Evaluate the current predictor on a separate local field-test dataset.

Expected folder layout:
    data/local_test/
        plastic/
        paper/
        organic/
        metal/
        glass/
        unknown/   optional
        residu/    optional alias for unknown

Usage:
    python scripts/evaluate_local.py --data_dir data/local_test --output_dir reports/local_eval
"""

import argparse
import csv
import json
import os
import sys
from pathlib import Path

PROJECT_ROOT = os.path.abspath(os.path.join(os.path.dirname(__file__), ".."))
MPL_CONFIG_DIR = os.path.join(PROJECT_ROOT, ".cache", "matplotlib")
os.makedirs(MPL_CONFIG_DIR, exist_ok=True)
os.environ.setdefault("MPLCONFIGDIR", MPL_CONFIG_DIR)
sys.path.insert(0, PROJECT_ROOT)

import matplotlib.pyplot as plt
import numpy as np
from sklearn.metrics import classification_report, confusion_matrix

from app.predictor import CLASS_NAMES, WastePredictor

KNOWN_CLASSES = CLASS_NAMES
UNKNOWN_ALIASES = {"unknown", "residu", "residue", "other", "lainnya"}
EVAL_LABELS = KNOWN_CLASSES + ["unknown"]
INPUT_EXTS = {".jpg", ".jpeg", ".png", ".webp"}
AUTO_APPROVE_THRESHOLD = float(os.getenv("AUTO_APPROVE_THRESHOLD", "0.85"))

(Collection entries)

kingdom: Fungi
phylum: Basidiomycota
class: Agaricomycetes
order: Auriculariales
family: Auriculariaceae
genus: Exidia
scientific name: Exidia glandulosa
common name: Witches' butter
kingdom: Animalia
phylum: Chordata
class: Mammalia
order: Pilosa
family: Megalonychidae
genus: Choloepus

--

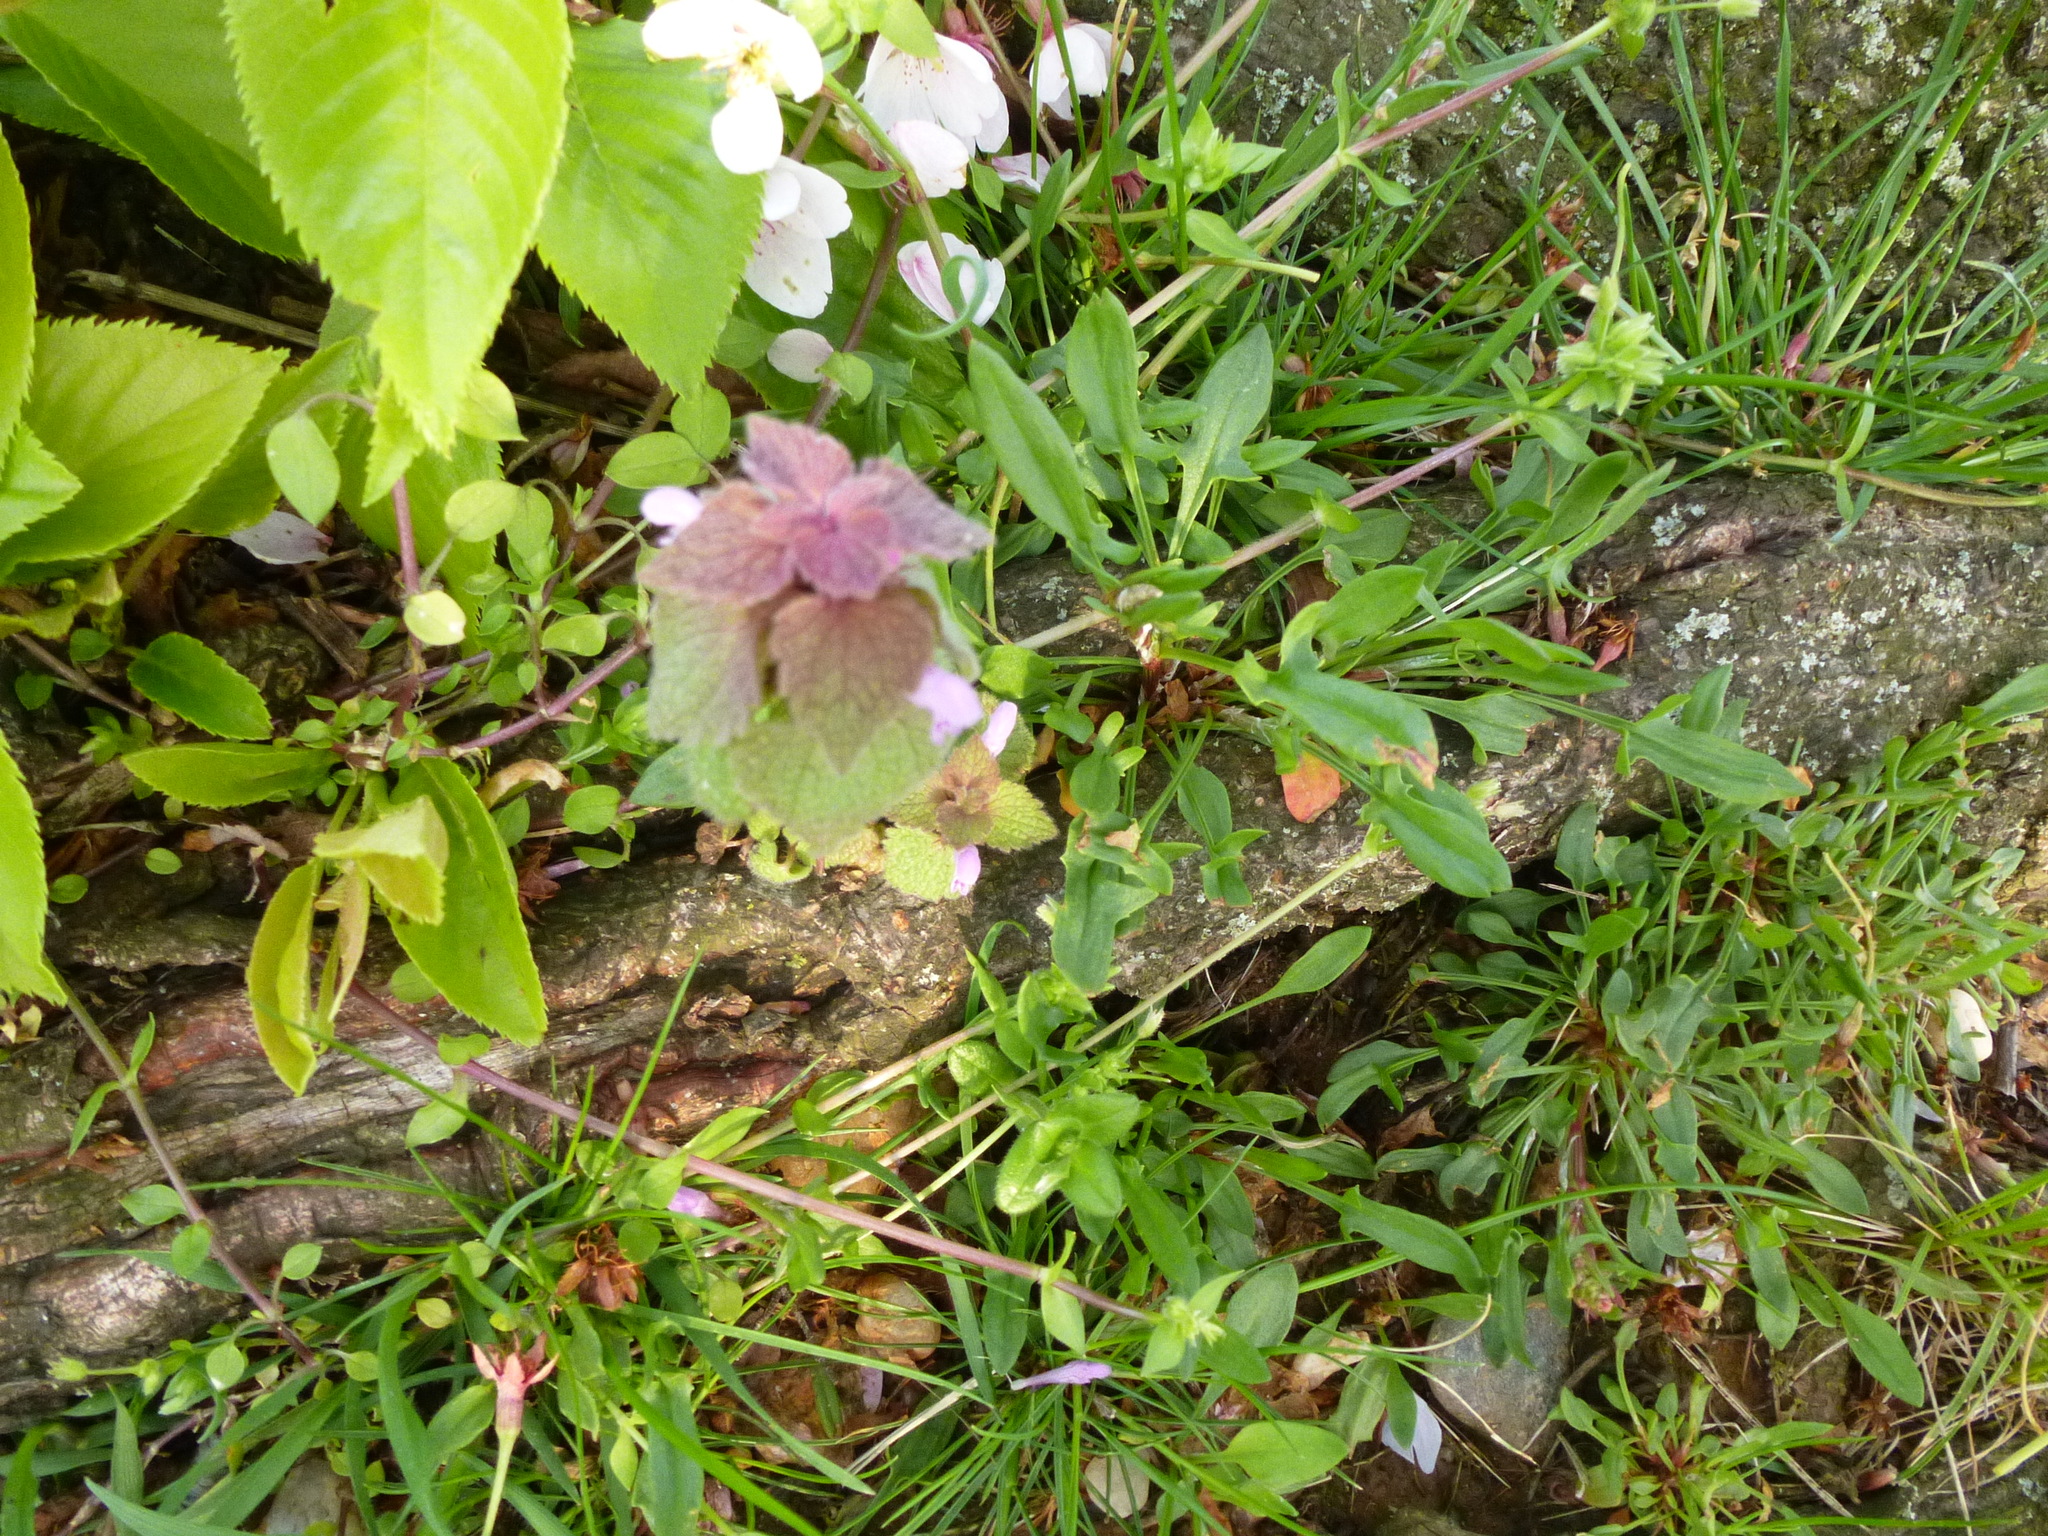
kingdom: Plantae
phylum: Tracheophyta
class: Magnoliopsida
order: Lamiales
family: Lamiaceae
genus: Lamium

==

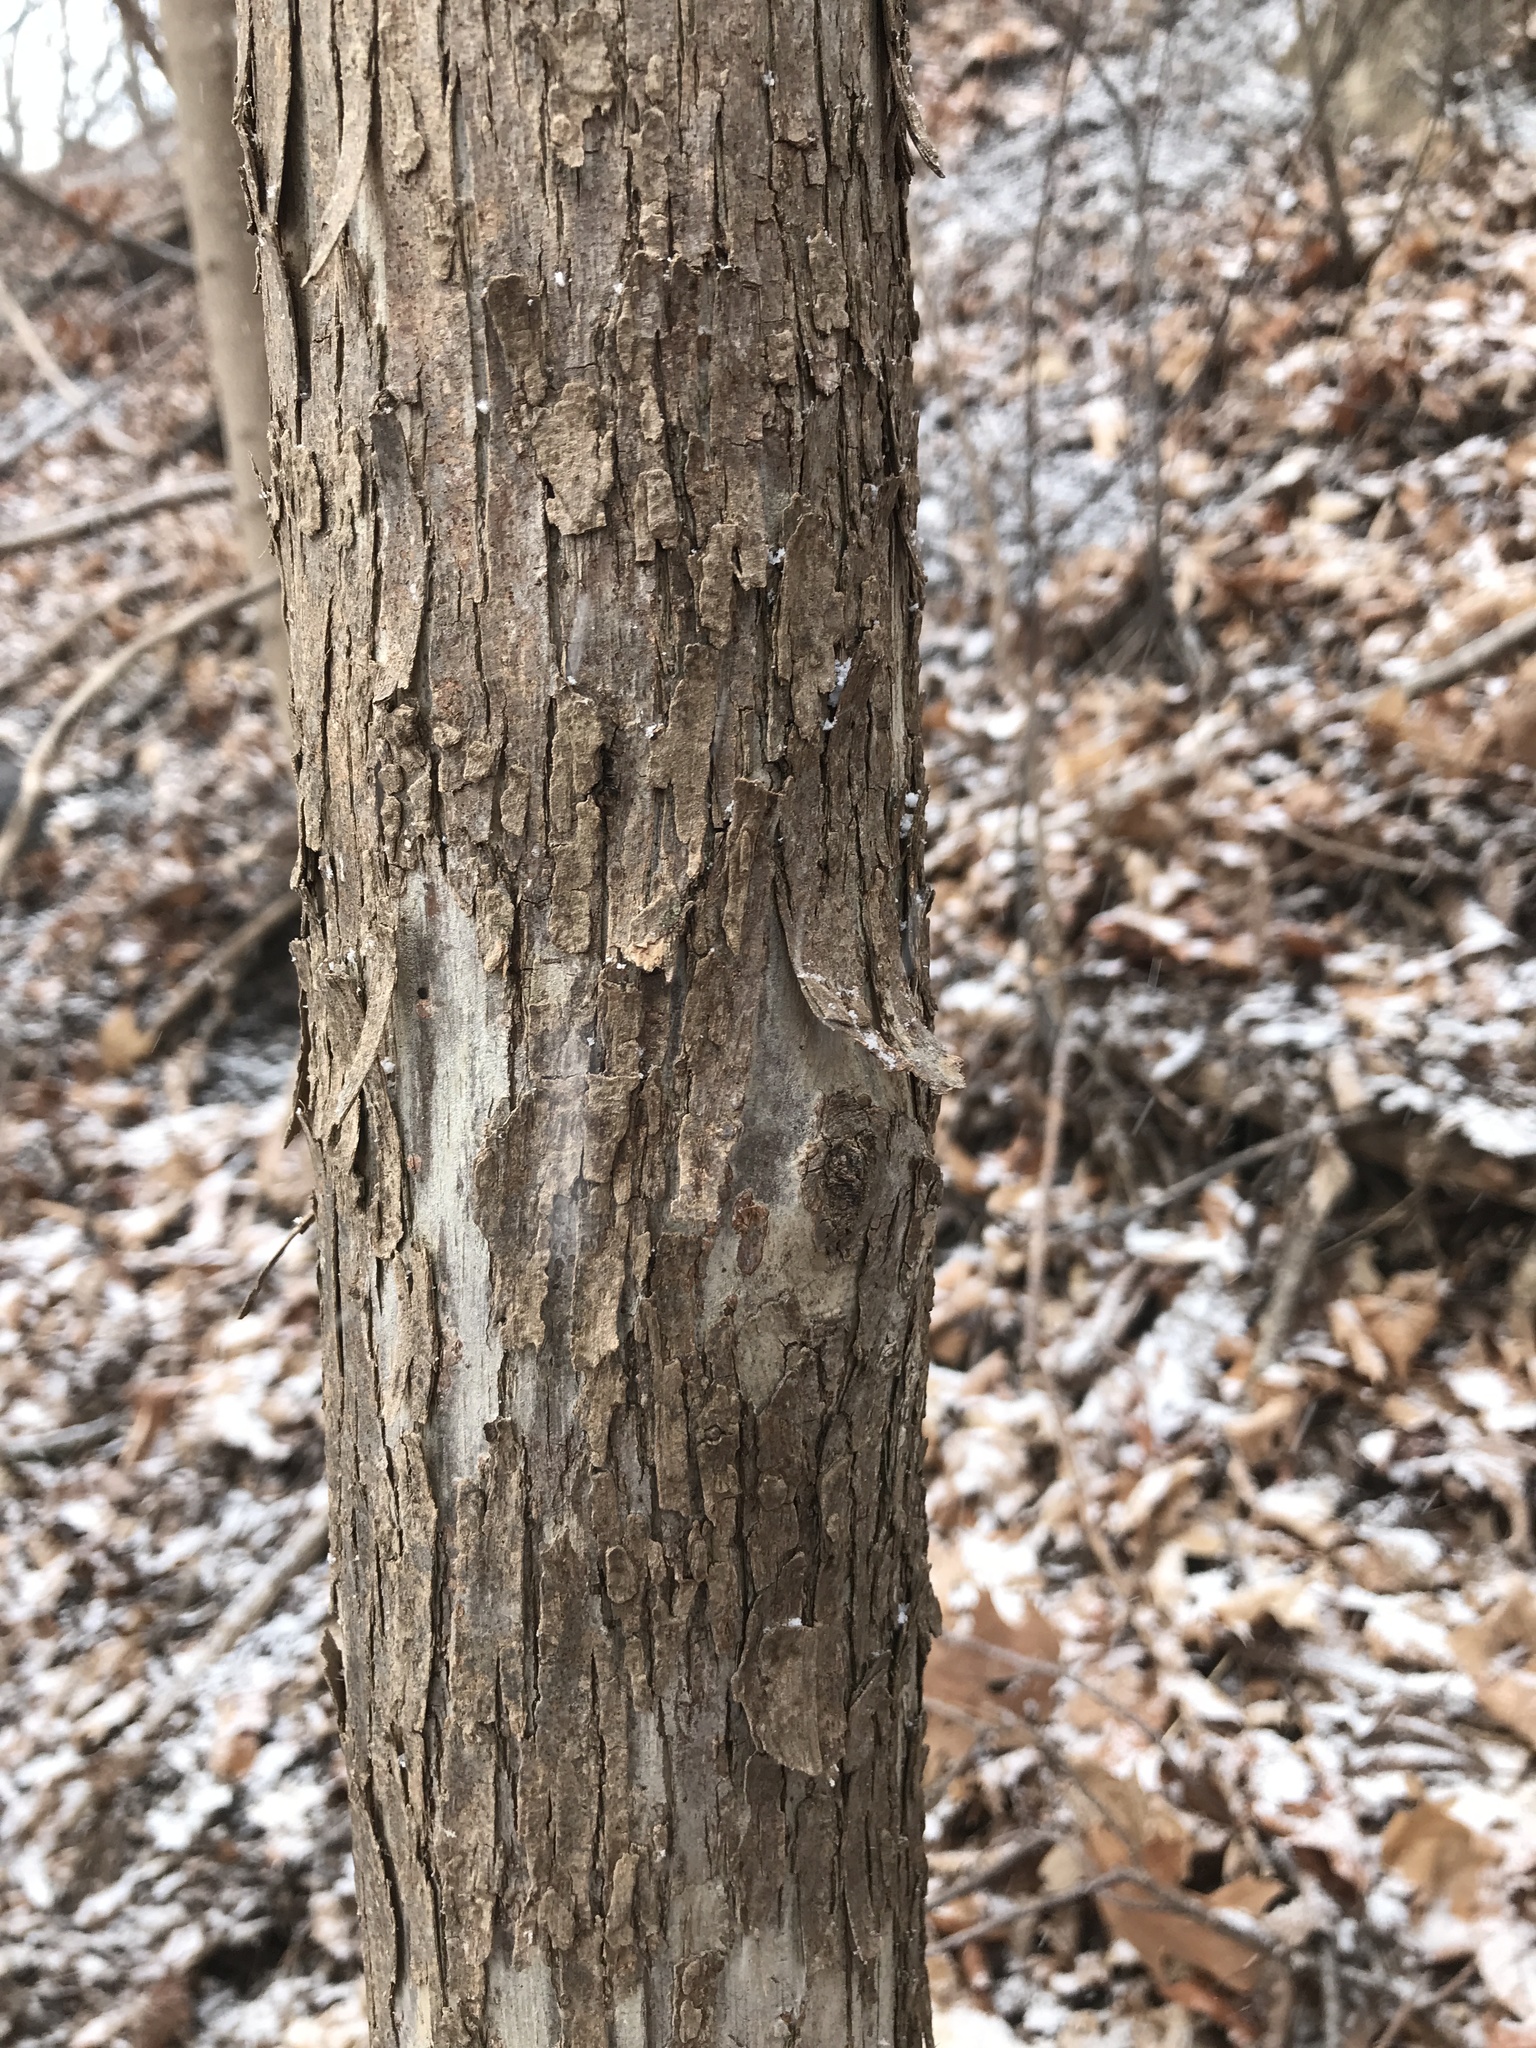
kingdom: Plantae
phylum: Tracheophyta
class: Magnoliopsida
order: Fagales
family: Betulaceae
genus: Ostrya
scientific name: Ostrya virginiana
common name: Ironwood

__STATED TASK A__.
Decide whether each of these statements agrees with the evaluation script, answering yes or no and quoting the deciding words from the script: (i) a folder named residu can serve as an alias for unknown; (ii) the default auto-approve threshold is 0.9; (iii) .webp files are accepted as input.
__STATED TASK B__.
Write the next part of the evaluation script, picking up right after its last line.

__TASK OUTPUT A__.
(i) Yes: "residu/    optional alias for unknown"
(ii) No: "os.getenv("AUTO_APPROVE_THRESHOLD", "0.85")"
(iii) Yes: "INPUT_EXTS = {".jpg", ".jpeg", ".png", ".webp"}"

__TASK OUTPUT B__.
AMBIGUITY_GAP_THRESHOLD = float(os.getenv("AMBIGUITY_GAP_THRESHOLD", "0.15"))
UNKNOWN_ON_AMBIGUOUS = os.getenv("UNKNOWN_ON_AMBIGUOUS", "true").lower() == "true"


def normalize_label(label: str) -> str:
    normalized = label.strip().lower()
    if normalized in UNKNOWN_ALIASES:
        return "unknown"
    return normalized


def collect_images(data_dir: Path) -> list[tuple[Path, str]]:
    rows = []
    for class_dir in sorted(data_dir.iterdir()):
        if not class_dir.is_dir():
            continue

        label = normalize_label(class_dir.name)
        if label not in EVAL_LABELS:
            print(f"Skipping unsupported folder: {class_dir}")
            continue

        for image_path in sorted(class_dir.rglob("*")):
            if image_path.is_file() and image_path.suffix.lower() in INPUT_EXTS:
                rows.append((image_path, label))

    if not rows:
        raise ValueError(f"No evaluation images found under {data_dir}")

    return rows


def choose_decision_class(result: dict) -> str:
    ranked_scores = sorted(result["all_scores"].items(), key=lambda item: item[1], reverse=True)
    top_class, top_score = ranked_scores[0]
    second_score = ranked_scores[1][1] if len(ranked_scores) > 1 else top_score
    confidence_gap = float(top_score) - float(second_score)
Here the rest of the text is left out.